Activity -
Each line of the data is to be output verbatim, with the images removed.

Exercise data -

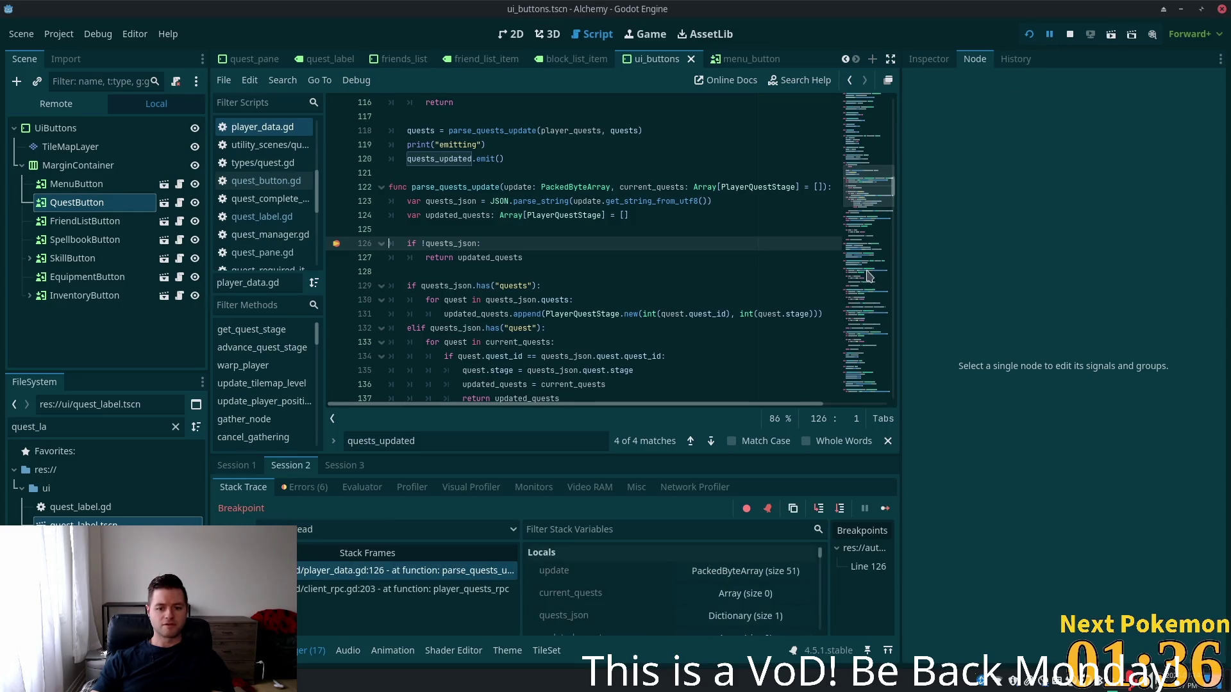
scroll(787, 577, "down", 4)
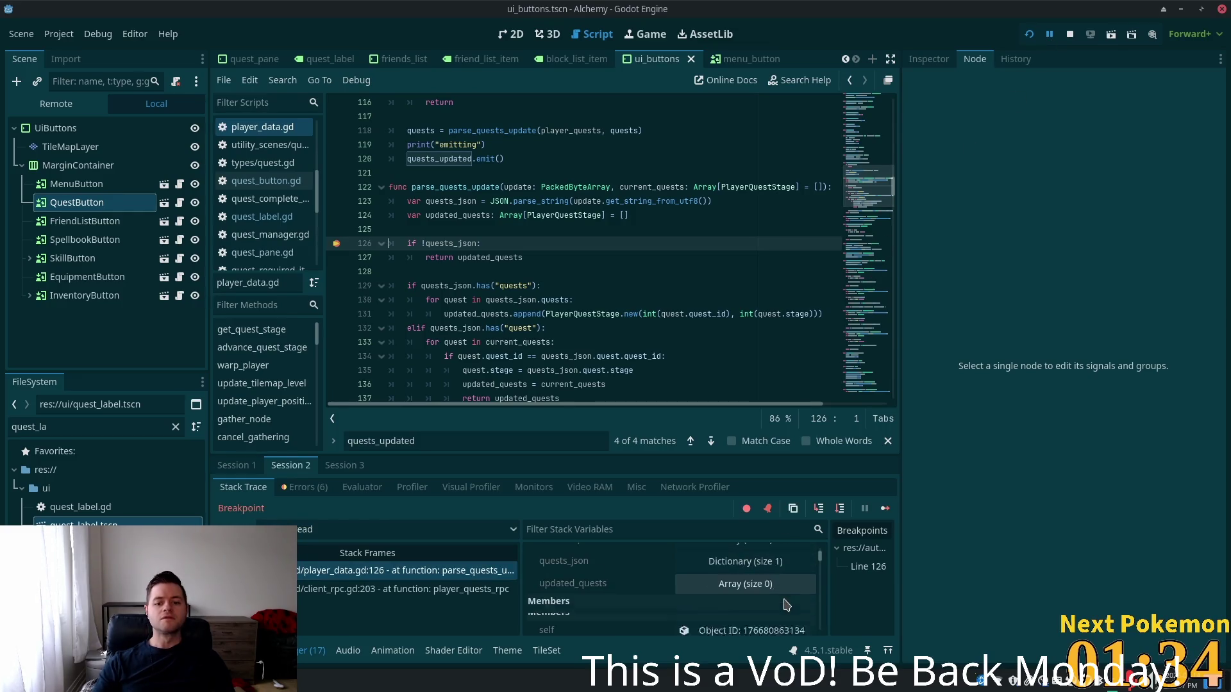
scroll(787, 596, "up", 3)
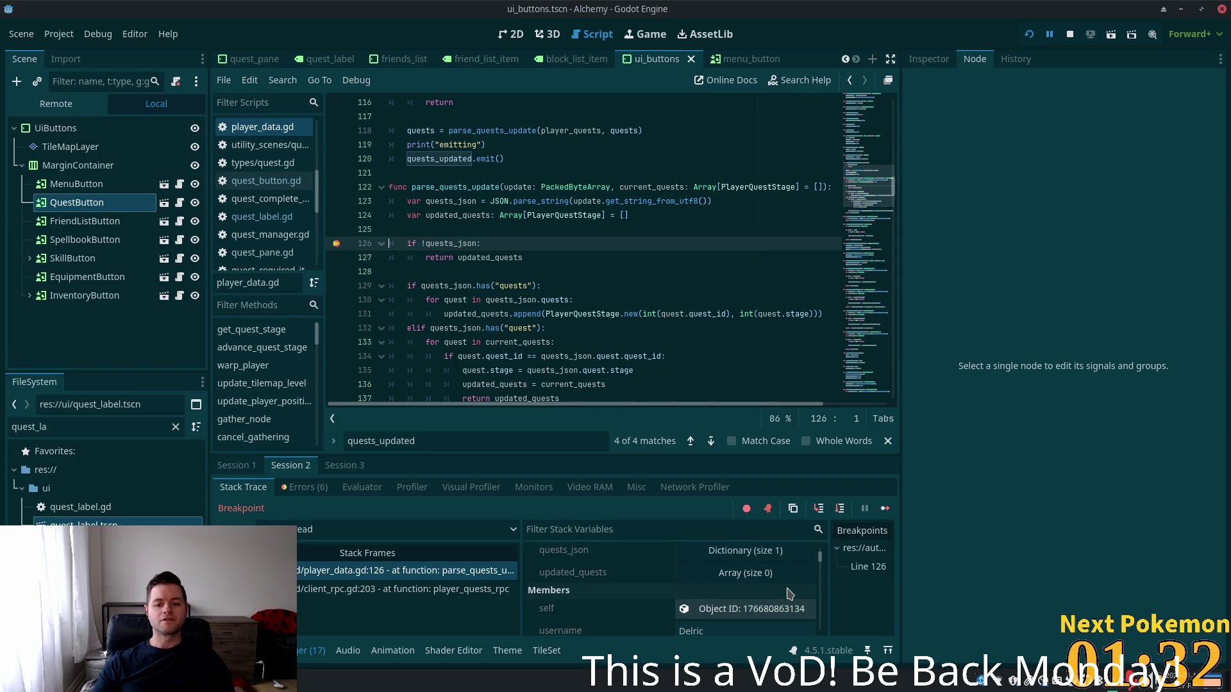
Expand quests_json's first quest entry (player_id 3.0, quest_id 0.0, stage 4.0), then step to line 129
left_click(749, 582)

Written reply -
scroll(787, 577, "down", 4)
scroll(787, 596, "up", 3)
Expand quests_json's first quest entry (player_id 3.0, quest_id 0.0, stage 4.0), then step to line 129
left_click(749, 582)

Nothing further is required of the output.